Fri, April 12, 10:30am to 12:00pm, Hyatt Regency Columbus, Union C

Abstract

Beginning in the 1960s, the earth came to be seen as a unified, closed system that needed to be managed through international governance. Concurrently, people came to envision their bodies and homes as permeable to ecological processes. These novel ideas of nature and humans’ place within it spurred a variety of responses, from constructing “ecology houses”, such as the Integral Urban House in Berkeley, to developing national conservation ethics, like the Conserver Society in Canada. Through such initiatives, homes became ecologically responsive, and responsible, spaces.

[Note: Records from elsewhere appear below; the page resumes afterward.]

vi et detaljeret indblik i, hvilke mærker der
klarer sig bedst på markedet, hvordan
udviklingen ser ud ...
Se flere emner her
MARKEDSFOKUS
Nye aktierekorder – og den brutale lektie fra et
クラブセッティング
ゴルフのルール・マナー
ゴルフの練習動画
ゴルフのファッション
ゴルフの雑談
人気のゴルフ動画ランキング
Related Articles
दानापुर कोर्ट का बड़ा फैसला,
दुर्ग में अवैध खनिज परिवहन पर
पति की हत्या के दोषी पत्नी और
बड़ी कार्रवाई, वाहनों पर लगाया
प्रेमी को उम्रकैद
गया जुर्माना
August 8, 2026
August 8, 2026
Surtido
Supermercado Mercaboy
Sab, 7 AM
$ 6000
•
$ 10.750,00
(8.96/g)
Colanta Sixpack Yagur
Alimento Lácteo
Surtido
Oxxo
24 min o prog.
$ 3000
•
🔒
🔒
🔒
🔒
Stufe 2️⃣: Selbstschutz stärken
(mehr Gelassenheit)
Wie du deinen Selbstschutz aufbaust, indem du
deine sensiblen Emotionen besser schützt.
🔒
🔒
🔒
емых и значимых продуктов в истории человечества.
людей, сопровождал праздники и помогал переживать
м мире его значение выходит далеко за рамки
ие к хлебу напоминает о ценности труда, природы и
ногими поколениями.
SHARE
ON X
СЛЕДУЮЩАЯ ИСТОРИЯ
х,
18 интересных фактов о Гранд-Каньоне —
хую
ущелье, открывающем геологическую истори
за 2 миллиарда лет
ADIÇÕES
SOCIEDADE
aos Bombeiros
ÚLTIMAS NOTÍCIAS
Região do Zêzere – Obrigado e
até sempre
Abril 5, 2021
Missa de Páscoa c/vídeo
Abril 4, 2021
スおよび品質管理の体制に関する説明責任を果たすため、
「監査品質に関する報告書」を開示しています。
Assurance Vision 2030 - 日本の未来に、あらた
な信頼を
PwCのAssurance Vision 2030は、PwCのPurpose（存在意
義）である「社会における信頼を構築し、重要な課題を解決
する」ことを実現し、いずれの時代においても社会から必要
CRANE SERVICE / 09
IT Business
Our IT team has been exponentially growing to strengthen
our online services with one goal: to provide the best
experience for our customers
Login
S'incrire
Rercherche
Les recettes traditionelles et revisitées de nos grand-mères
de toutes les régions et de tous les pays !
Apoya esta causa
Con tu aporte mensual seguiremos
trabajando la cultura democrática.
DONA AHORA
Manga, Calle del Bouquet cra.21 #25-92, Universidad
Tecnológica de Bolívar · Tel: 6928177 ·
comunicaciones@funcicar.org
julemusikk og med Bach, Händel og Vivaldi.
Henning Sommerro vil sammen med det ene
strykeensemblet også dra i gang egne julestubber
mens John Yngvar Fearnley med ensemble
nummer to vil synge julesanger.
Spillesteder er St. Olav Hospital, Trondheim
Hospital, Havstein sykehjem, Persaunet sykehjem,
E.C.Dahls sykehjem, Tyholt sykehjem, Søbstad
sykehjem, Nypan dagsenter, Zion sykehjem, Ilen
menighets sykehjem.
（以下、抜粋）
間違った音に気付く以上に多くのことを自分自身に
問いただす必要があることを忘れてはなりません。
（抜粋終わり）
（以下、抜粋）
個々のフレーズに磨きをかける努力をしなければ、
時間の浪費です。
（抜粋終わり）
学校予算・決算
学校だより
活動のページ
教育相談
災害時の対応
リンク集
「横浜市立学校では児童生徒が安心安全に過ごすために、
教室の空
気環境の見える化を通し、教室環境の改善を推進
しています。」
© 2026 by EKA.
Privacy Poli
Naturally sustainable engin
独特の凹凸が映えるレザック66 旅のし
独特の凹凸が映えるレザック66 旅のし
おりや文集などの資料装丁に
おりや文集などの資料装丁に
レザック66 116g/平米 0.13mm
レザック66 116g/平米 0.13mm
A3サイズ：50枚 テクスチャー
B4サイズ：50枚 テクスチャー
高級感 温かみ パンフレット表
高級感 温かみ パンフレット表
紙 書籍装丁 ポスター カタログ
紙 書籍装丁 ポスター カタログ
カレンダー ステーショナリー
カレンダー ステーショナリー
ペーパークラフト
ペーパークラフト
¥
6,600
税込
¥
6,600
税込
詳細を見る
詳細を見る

Using archival materials and publications from the United States and Canada, this paper will argue that gendered discourse underlay the conceptualization of a unified global environment that needed to be conserved through domestic architectures and lifestyle choices. Organizations used gendered imagery to indicate that their technological, architectural innovations allowed humans to live in closer concert with the non-human world. Many of these organizations offered a feminist stance, arguing that a balance between humans and nature required equality between the sexes. Contrary to this position, popular press reports of these architectures and conservation measures used gendered imagery to reaffirm traditional gender roles and women’s place in domestic life.

The centrality of gendered discourse to the formation of ecological homes indicates historians must connect environmental activism to debates over women’s labor and the relationship between domestic life and wider economic changes in the 1970s. Indeed, “Ecology Houses” and Canada’s Conserver Society could be seen as activist interventions that emphasized individual care for environmental devastation and removed responsibility from the state. The paper will conclude by moving beyond examining representations of ecological living to explore the tangible, gendered labor involved in maintaining these homes.